Environ 4 à 8 millions de morts dans l’Empire, selon les chercheurs – la famine et la maladie en premier.
Histoire éducative. Les chiffres de pertes sont des fourchettes documentées. Ce n’est pas un conseil opérationnel, ni un classement de nations, ni un mode d’emploi des armes ou des coups d’État.
La tranche de 4 à 8 millions de personnes pour l’Empire est une estimation démographique et non un décompte de victimes. Certaines seigneuries ont perdu plus de la moitié de leur population ; d'autres beaucoup moins.
Les loups dans les villages vides apparaissent dans les chroniques – un fait littéraire qui correspond à des rôles d’imposition vides.

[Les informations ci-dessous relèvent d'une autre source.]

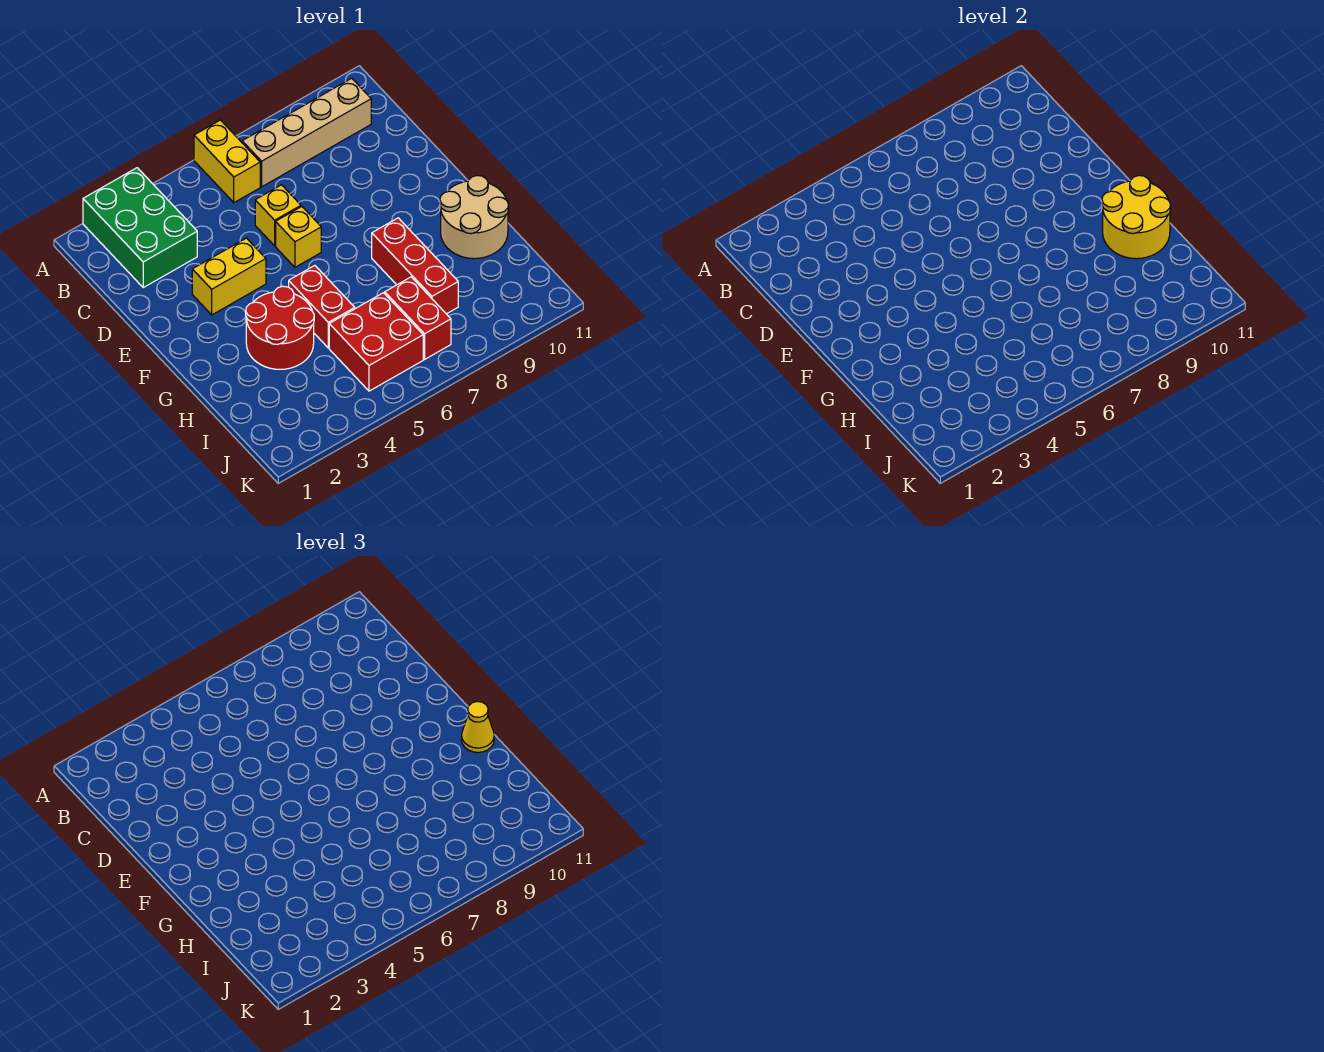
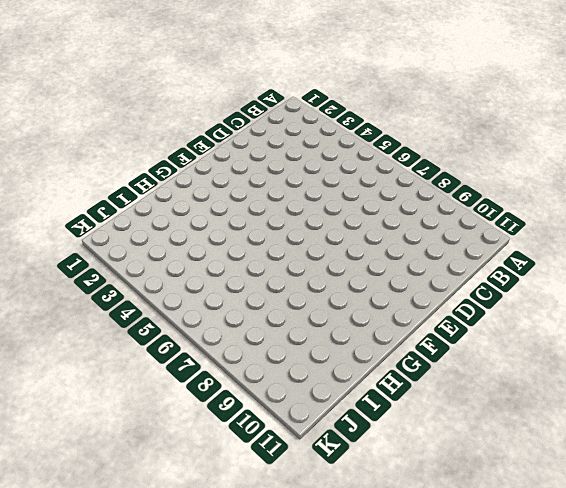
none -> green 2x3 brick [83,168,197,287]
none -> yellow 1x2 brick [194,120,260,203]
none -> tan 1x4 brick [242,78,371,187]

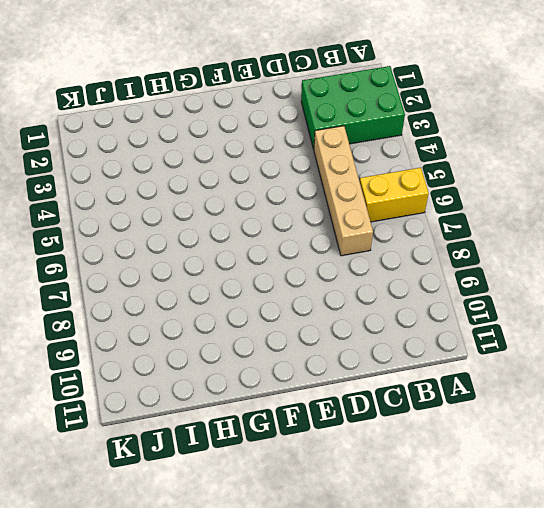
tan 1x4 brick [314,126,373,256] -> tan 1x4 brick moved to [242,78,371,187]
none -> yellow 1x1 brick [255,185,301,246]
none -> yellow 1x2 brick [192,238,266,315]
none -> yellow 1x1 brick [276,207,321,267]

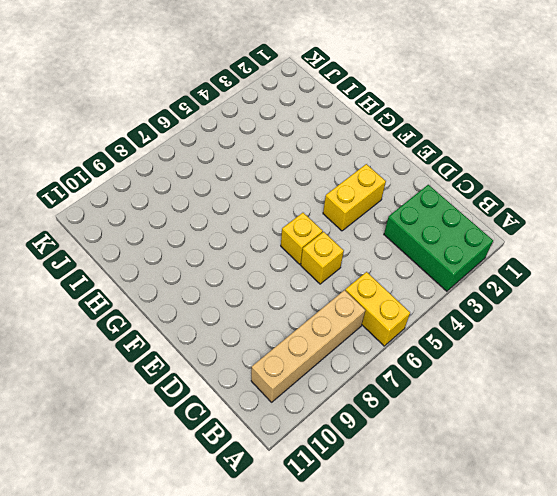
none -> red 2x2 round brick [246,286,314,369]
none -> red 1x2 brick [289,266,355,348]
none -> red 1x3 brick [372,218,458,314]

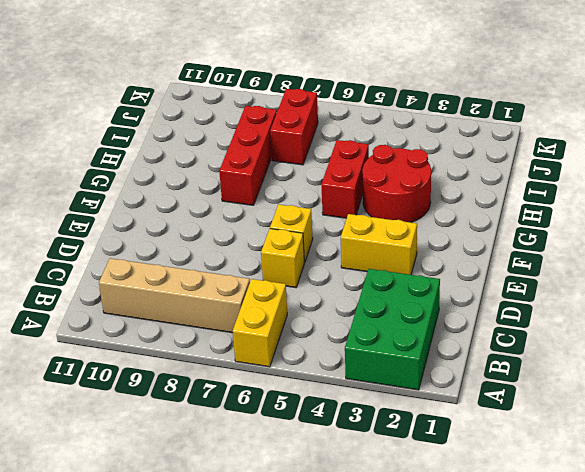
none -> tan 2x2 round brick [440,176,509,259]
none -> red 2x2 brick [329,293,423,391]
none -> yellow 2x2 round brick [1102,176,1171,259]

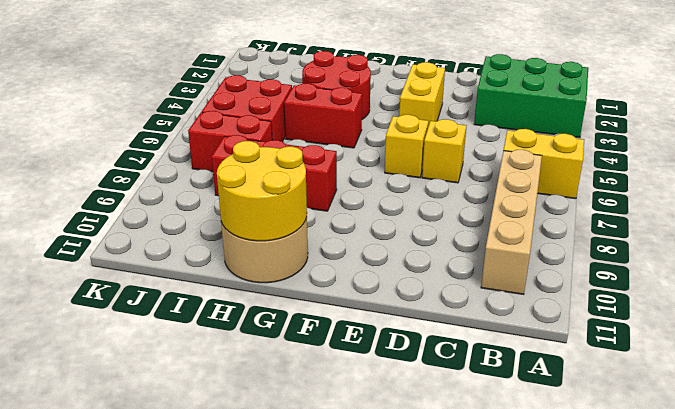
none -> yellow 1x1 cone [462,702,494,752]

Environ 4 à 8 millions – la bande centrale.
Des pertes supérieures à un tiers dans les cas les plus étudiés.
Une minorité de décès ; la maladie et la faim en premier.
Diasporas protestantes bohémiennes et palatines.
La capacité fiscale et le travail du sol se sont effondrés ensemble.
Révolte, défaite, re-catholicisation.
Le noyau démographique de la catastrophe.
Entrée suédoise et gains ultérieurs.
Pression française et survivances territoriales ultérieures.
Une guerre parallèle de Quatre-Vingts Ans se terminant en 1648 pour les Néerlandais.
Des brochures et plus tard des salles de classe IR – pas un front principal.
Wallenstein comme type nommé.
Le crédit et la longue guerre hispano-hollandaise.
L'or de Richelieu comme arme.
Des brochures sur les atrocités comme médias de guerre.
Guerre juridique aux côtés de la guerre sur le terrain.
Les villes westphaliennes comme infrastructures diplomatiques.
Le rétablissement a pris des générations. La guerre est la raison pour laquelle certains noms de famille allemands ont disparu des livres paroissiaux dans les années 1630.
Le pillage d’œuvres d’art et la conversion forcée font partie de l’addition aux côtés des cadavres.